Required work >> Please output the listing below character for character and omit the images.

══ Data provided ══

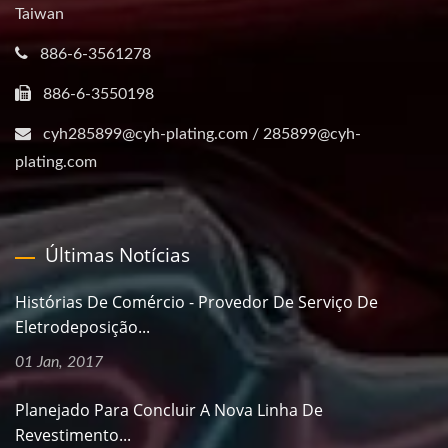
Taiwan
886-6-3561278
886-6-3550198
cyh285899@cyh-plating.com / 285899@cyh-
plating.com
Últimas Notícias
Histórias De Comércio - Provedor De Serviço De
Eletrodeposição...
01 Jan, 2017
Planejado Para Concluir A Nova Linha De
Revestimento...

═══

Exercise result >>
Taiwan
886-6-3561278
886-6-3550198
cyh285899@cyh-plating.com / 285899@cyh-
plating.com
Últimas Notícias
Histórias De Comércio - Provedor De Serviço De
Eletrodeposição...
01 Jan, 2017
Planejado Para Concluir A Nova Linha De
Revestimento...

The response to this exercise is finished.